Laura Anne Fry (January 22, 1857 – 1943) was an American artist who specialized in wood carving, ceramics, and china painting. She worked at both the Rookwood Pottery Company and the Lonhuda Pottery Company as a ceramic painter and teacher, and she received a patent for one of her technical innovations. She headed up the Purdue University Art Department for a quarter of a century, and under her guidance, the department developed a high reputation for its ceramic program.
Laura Anne Fry was born in White County, Indiana, not far from Lafayette. Both her father, Wiliam Henry Fry, and her grandfather Henry Lindley Fry were artists as well and taught her wood carving. Her family moved to Cincinnati, Ohio, so that her father could take up a position teaching at the McMicken School of Design. At the age of 12, she began training at the school herself, and she returned intermittently until the mid 1880s. She initially studied drawing and modeling with Louis Rebisso and later china painting with Maria Eggers and life drawing with Thomas Satterwhite Noble. Fry is thought to have gained most of her ceramics training in New Jersey and in Europe, though the details are lost. She also spent time at the Art Students League in New York in 1886.
Fry was an exceptionally talented woodcarver, and one her earliest public works was a carved panel of lilies that took first prize ($100 in gold) in a competition for designs to decorate the organ screen in Cincinnati Music Hall, which has been called the "magnum opus of the wood-carving movement" in late 19th century America. For several years, she ran the wood-carving school of the local Chautauqua Assembly. In 1893, Fry received an award for her wood carving at the World's Columbian Exposition in Chicago.

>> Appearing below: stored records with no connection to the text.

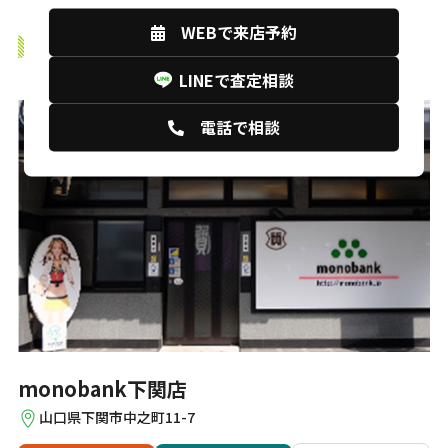
WEBで来店予約
monobankの店舗紹介
LINEで査定相談
電話で相談
monobank下関店
山口県下関市中之町11-7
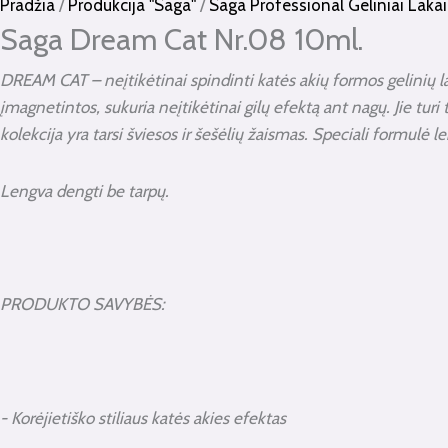
kiekis:
Pradžia
/
Produkcija "Saga"
/
Saga Professional Geliniai Lakai
Saga
Saga Dream Cat Nr.08 10ml.
Dream
DREAM CAT – neįtikėtinai spindinti katės akių formos gelinių lakų
Cat
įmagnetintos, sukuria neįtikėtinai gilų efektą ant nagų. Jie turi
Nr.08
kolekcija yra tarsi šviesos ir šešėlių žaismas. Speciali formulė
10ml.
Lengva dengti be tarpų.
PRODUKTO SAVYBĖS:
- Korėjietiško stiliaus katės akies efektas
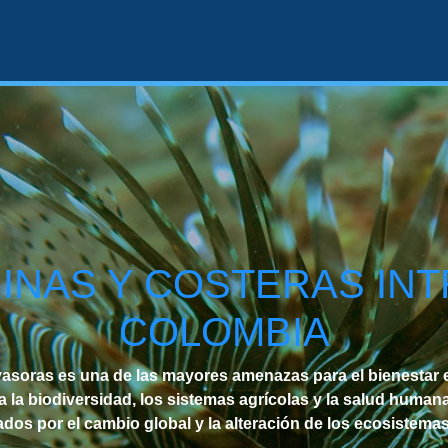
INAS Y COSTERAS IN
COLOMBIA
vasoras es una de las mayores amenazas para el bienestar
a biodiversidad, los sistemas agrícolas y la salud humana
dos por el cambio global y la alteración de los ecosistemas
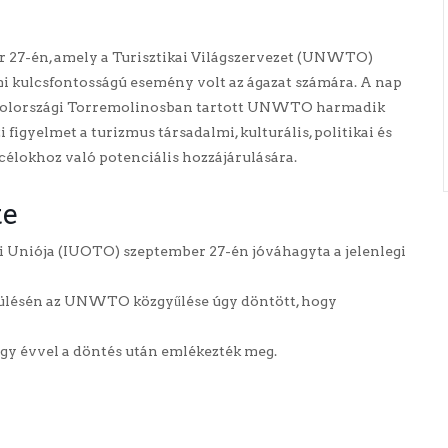
r 27-én, amely a Turisztikai Világszervezet (UNWTO)
i kulcsfontosságú esemény volt az ágazat számára. A nap
anyolországi Torremolinosban tartott UNWTO harmadik
 figyelmet a turizmus társadalmi, kulturális, politikai és
 célokhoz való potenciális hozzájárulására.
te
i Uniója (IUOTO) szeptember 27-én jóváhagyta a jelenlegi
ülésén az UNWTO közgyűlése úgy döntött, hogy
egy évvel a döntés után emlékezték meg.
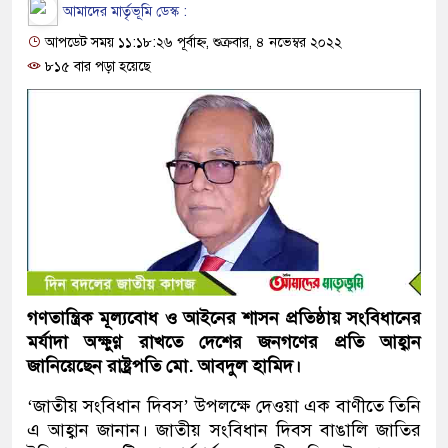
আমাদের মার্তৃভূমি ডেস্ক :
আপডেট সময় ১১:১৮:২৬ পূর্বাহ্ন, শুক্রবার, ৪ নভেম্বর ২০২২
৮১৫ বার পড়া হয়েছে
গণতান্ত্রিক মূল্যবোধ ও আইনের শাসন প্রতিষ্ঠায় সংবিধানের
মর্যাদা অক্ষুণ্ণ রাখতে দেশের জনগণের প্রতি আহ্বান
জানিয়েছেন রাষ্ট্রপতি মো. আবদুল হামিদ।
‘জাতীয় সংবিধান দিবস’ উপলক্ষে দেওয়া এক বাণীতে তিনি
এ আহ্বান জানান। জাতীয় সংবিধান দিবস বাঙালি জাতির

She briefly opened her own studio, where she worked in carving, furniture design, and china painting. Unable to make a financial success of it, she closed it and in 1881 took a job at the Rookwood Pottery Company, which had been founded by Maria Longworth Nichols Storer the year before. Fry worked there for seven years, developing forms, decorating pottery, and teaching modeling and ceramic design to students. She was one of the original members of the Cincinnati Pottery Club (founded 1879), a group of women that organized to pursue experiments in pottery and that was influential in the development of the American art pottery movement of the late 19th century.